Someone had to fill the void. The entire sport of college basketball and the NCAA Tournament wasn’t going to live in a vacuum just because Duke, Kentucky, North Carolina and Kansas weren’t great.
For a while, it looked like the little guy was going to define this tournament. Loyola and Sister Jean, or Oral Roberts or whoever. The little guys are all gone now. And who was cutting down the nets Monday to advance to the Final Four?
Kelvin Sampson of all people. Kelvin Sampson returns to Indiana and cuts down the nets at the same time woeful Indiana University is naming a new coach. That’s some sense of humor the basketball gods have.
Sampson has led Houston to the Final Four, where they’ll play Baylor. Sampson, of all people, from out of the shadows, or maybe out from under a bridge or something. When it was over, I wondered who he called on his cellphone.
If you don’t know what I’m talking about, it’s this: Sampson was once known as the ultimate example of a good-guy coach, until it turned out that he wasn’t. He was the president of the National Association of Basketball Coaches, helping to form an ethics committee.
And next thing you know, he left his job at the University of Oklahoma in 2006 with the NCAA already after him to become the coach at Indiana. IU was one of the sport’s bluebloods at the time, faltering a little as Bobby Knight passed his prime and got a little too handsy with one of his player’s throats.

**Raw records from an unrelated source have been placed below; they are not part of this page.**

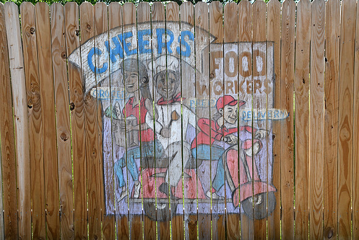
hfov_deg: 46.4
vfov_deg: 31.9
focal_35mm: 42
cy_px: 120
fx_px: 419
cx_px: 180
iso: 125
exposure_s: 1/125
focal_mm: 28
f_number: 9
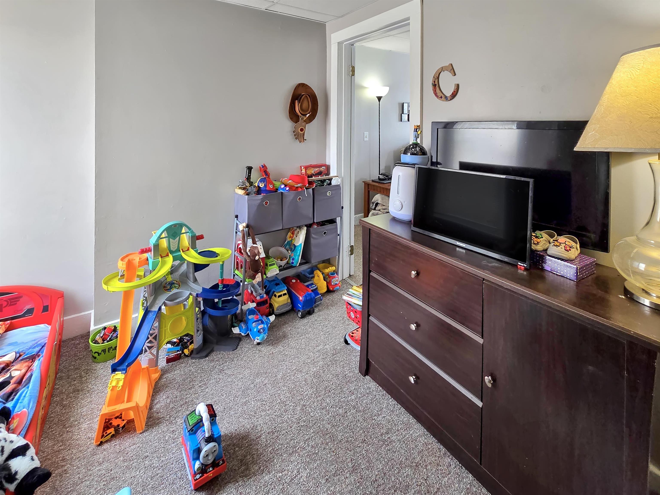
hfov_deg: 106.2
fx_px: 248
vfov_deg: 89.9
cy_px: 248
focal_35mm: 13
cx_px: 330
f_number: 2.2
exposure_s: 1/60
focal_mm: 2.2
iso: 125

And then it turned out that the NCAA nailed Sampson for recruiting violations when he was at Oklahoma. He and his staff had made 550 impermissible phone calls to recruits. In the post-MeToo era, that may sound like child’s play, but back then, there were limits on such things because of the sense that high school kids don’t need to be hearing from coaches day and night when they should be learning algebra or the five-paragraph essay.
I remember it well because I was writing about it at the time. Sampson released a statement admitting that he’d made a mistake, which struck me as humorous at the time.

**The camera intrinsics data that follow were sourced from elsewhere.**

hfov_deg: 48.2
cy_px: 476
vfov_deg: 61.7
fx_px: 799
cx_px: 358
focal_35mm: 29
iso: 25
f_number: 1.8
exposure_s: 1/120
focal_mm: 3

Since when is 550 phone calls “a mistake?” It was 550 mistakes, but who’s counting?
So Sampson issued another statement saying that he hoped other coaches would learn from his mistake. Meanwhile, he had already started making impermissible phone calls to recruits at Indiana, which the NCAA would figure out later.
No matter what IU fans had been willing to put up with all those years with Knight, they always felt that at least he wasn’t breaking rules. They were a clean program with a tough, tough coach who might cross the line at times.
Just imagine how Duke will feel if, after Mike Krzyzewski retires, his replacement comes in and starts running a dirty program. At Indiana, Sampson also started recruiting superstar high school player Eric Gordon, who had given his word to the University of Illinois.
His word, as if that would have meant something to Sampson.
It turns out that even without the blue-est of bluebloods, the NCAA Tournament is still too much for the underdog. Houston is a No. 2 seed and Baylor a No. 1. Gonzaga, also a No. 1, seems unstoppable at this point. And it’s true that No. 1 Michigan still has to beat an 11 seed, but it’s hard to see UCLA, the 11, as a Cinderella team. It is just a lapsed blueblood.
Maybe this is a tournament about redemption.
So Houston is back to the Final Four for the first time since Phi Slama Jama, the legendary team from the 1980s that once included Hakeem Olajuwon and Clyde Drexler. They reached the Final Four three straight times, losing once to Cinderella North Carolina State in the title game and never winning a championship.
And if Michigan wins tonight over UCLA, then this could be the redemption of the legendary Fab Five team — with Chris Webber, Juwan Howard and Jalen Rose — that also never won a championship. And those five didn’t produce many NBA championships as individuals either. Howard is now the coach. Or maybe UCLA, the dominant program from half a century ago gets there again?
I’m not sure these are heartwarming stories, but I feel pretty confident the people of Indiana don’t see Sampson as one, especially if he wins the national championship in their state, which they consider hallowed grounds of high school and college basketball.
Sampson was gone from Indiana by 2008 and hung around for a while as an NBA assistant. In 2013, the NCAA punishments on Sampson were gone and he could get back into college coaching.
So here he is, back in the Final Four for the first time since Oklahoma.
How do you take this? It depends on how you feel about second chances. Or maybe this is a 551st chance.